Asia-Pacific being one of the most dynamic regions on earth, and critical to shaping and realising the Asian Century, calls for a favourable balance of power to maintain geostrategic stability. It is in this context that New Delhi’s contribution remains pivotal to successfully confronting common challenges.

While Ambassador Singh espouses strategic coordination in vital areas, including capacity building, health, human resources and services, Sundram contends India-Asean collaboration in multilateral platforms like the Asean Regional Forum, the East Asia Summit and the United Nations will help build trust and contribute to regional peace.

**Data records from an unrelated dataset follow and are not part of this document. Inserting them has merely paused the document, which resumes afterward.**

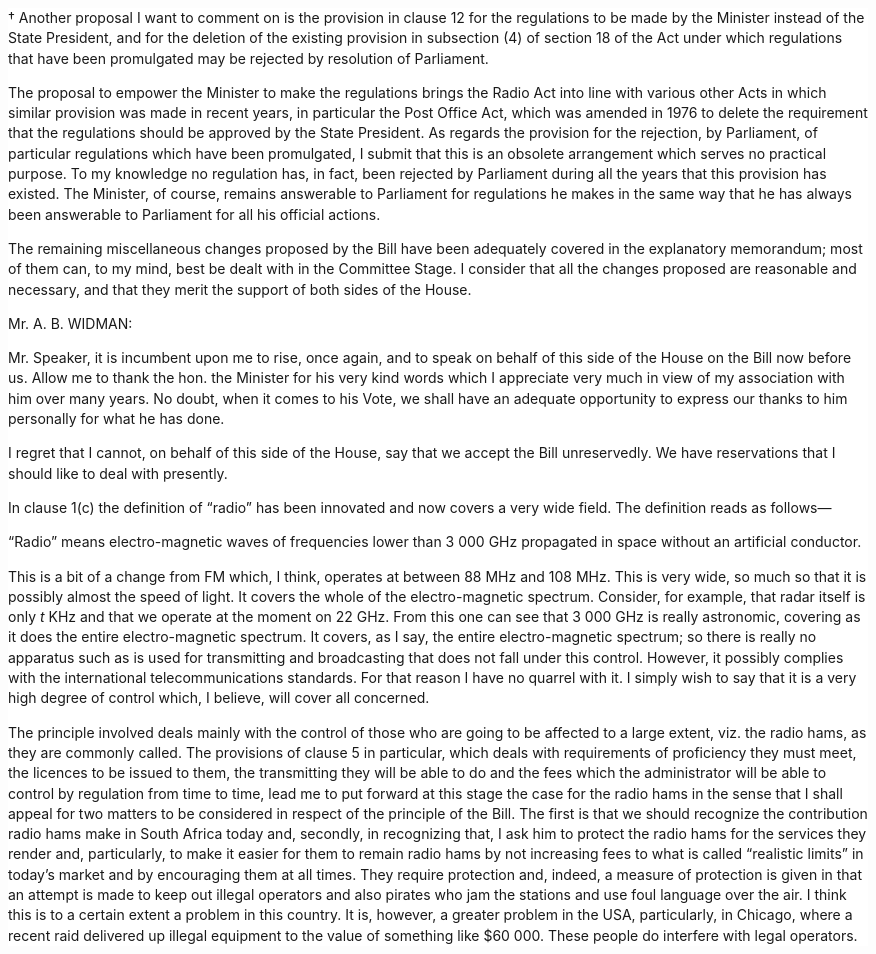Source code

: <p>&#x2020; Another proposal I want to comment on is the provision in clause 12 for the regulations to be made by the Minister instead of the State President, and for the deletion of the existing provision in subsection (4) of section 18 of the Act under which regulations that have been promulgated may be rejected by resolution of Parliament.</p>

<p>The proposal to empower the Minister to make the regulations brings the Radio Act into line with various other Acts in which similar provision was made in recent years, in particular the Post Office Act, which was amended in 1976 to delete the requirement that the regulations should be approved by the State President. As regards the provision for the rejection, by Parliament, of particular regulations which have been promulgated, I submit that this is an obsolete arrangement which serves no practical purpose. To my knowledge no regulation has, in fact, been rejected by Parliament during all the years that this provision has existed. The Minister, of course, remains answerable to Parliament for regulations he makes in the same way that he has always been answerable to Parliament for all his official actions.</p>

<p>The remaining miscellaneous changes proposed by the Bill have been adequately covered in the explanatory memorandum; most of them can, to my mind, best be dealt with in the Committee Stage. I consider that all the changes proposed are reasonable and necessary, and that they merit the support of both sides of the House.</p>

</speech>

<speech by="#widman">

<from>Mr. <person refersTo="hansard_za">A. B. WIDMAN</person>:</from>

<p>Mr. Speaker, it is incumbent upon me to rise, once again, and to speak on behalf of this side of the House on the Bill now before us. Allow me to thank the hon. the Minister for his very kind words which I appreciate very much in view of my association with him over many years. No doubt, when it comes to his Vote, we shall have an adequate opportunity to express our thanks to him personally for what he has done.</p>

<p>I regret that I cannot, on behalf of this side of the House, say that we accept the Bill unreservedly. We have reservations that I should like to deal with presently.</p>

<p>In clause 1(c) the definition of &#x201C;radio&#x201D; has been innovated and now covers a very wide field. The definition reads as follows&#x2014;</p>

<block name="quote">&#x201C;Radio&#x201D; means electro-magnetic waves of frequencies lower than 3 000 GHz propagated in space without an artificial conductor.</block>

<p>This is a bit of a change from FM which, I <span class="col_449-450" refersTo="page_0242"/>think, operates at between 88 MHz and 108 MHz. This is very wide, so much so that it is possibly almost the speed of light. It covers the whole of the electro-magnetic spectrum. Consider, for example, that radar itself is only <i>t</i> KHz and that we operate at the moment on 22 GHz. From this one can see that 3 000 GHz is really astronomic, covering as it does the entire electro-magnetic spectrum. It covers, as I say, the entire electro-magnetic spectrum; so there is really no apparatus such as is used for transmitting and broadcasting that does not fall under this control. However, it possibly complies with the international telecommunications standards. For that reason I have no quarrel with it. I simply wish to say that it is a very high degree of control which, I believe, will cover all concerned.</p>

<p>The principle involved deals mainly with the control of those who are going to be affected to a large extent, viz. the radio hams, as they are commonly called. The provisions of clause 5 in particular, which deals with requirements of proficiency they must meet, the licences to be issued to them, the transmitting they will be able to do and the fees which the administrator will be able to control by regulation from time to time, lead me to put forward at this stage the case for the radio hams in the sense that I shall appeal for two matters to be considered in respect of the principle of the Bill. The first is that we should recognize the contribution radio hams make in South Africa today and, secondly, in recognizing that, I ask him to protect the radio hams for the services they render and, particularly, to make it easier for them to remain radio hams by not increasing fees to what is called &#x201C;realistic limits&#x201D; in today&#x2019;s market and by encouraging them at all times. They require protection and, indeed, a measure of protection is given in that an attempt is made to keep out illegal operators and also pirates who jam the stations and use foul language over the air. I think this is to a certain extent a problem in this country. It is, however, a greater problem in the USA, particularly, in Chicago, where a recent raid delivered up illegal equipment to the value of something like &#x0024;60 000. These people do interfere with legal operators.</p>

For a fruitful partnership to fructify on the economic front, Sundram says, the two sides must look into non-tariff barriers, once tariff slides, and improve market access.

And finally, even though Asean leadership wants India to ramp-up investments in infrastructure, the Indian industry seems to be lethargic in grasping this opportunity despite the existence of Indian government funded credit facility for connectivity development in south-east Asia. According to Alwyn Didar Singh, principal adviser to the President of Federation of Indian Chambers of Commerce and Industry, there is always a difference between a development grant and a public-private-partnership loan.

“For [a] PPP loan a well tried out and trusted business model is an imperative. One can only speculate that this has not yet happened for Indian business to fully understand the business model in Asean,” says Singh. His remedy to this problem of underutilised line of credit in a region where the Chinese have grasped infrastructure investment opportunities aggressively is — “share the information and present the business model and opportunity to Indian business and let them take the call, just as we do for infra projects in India.”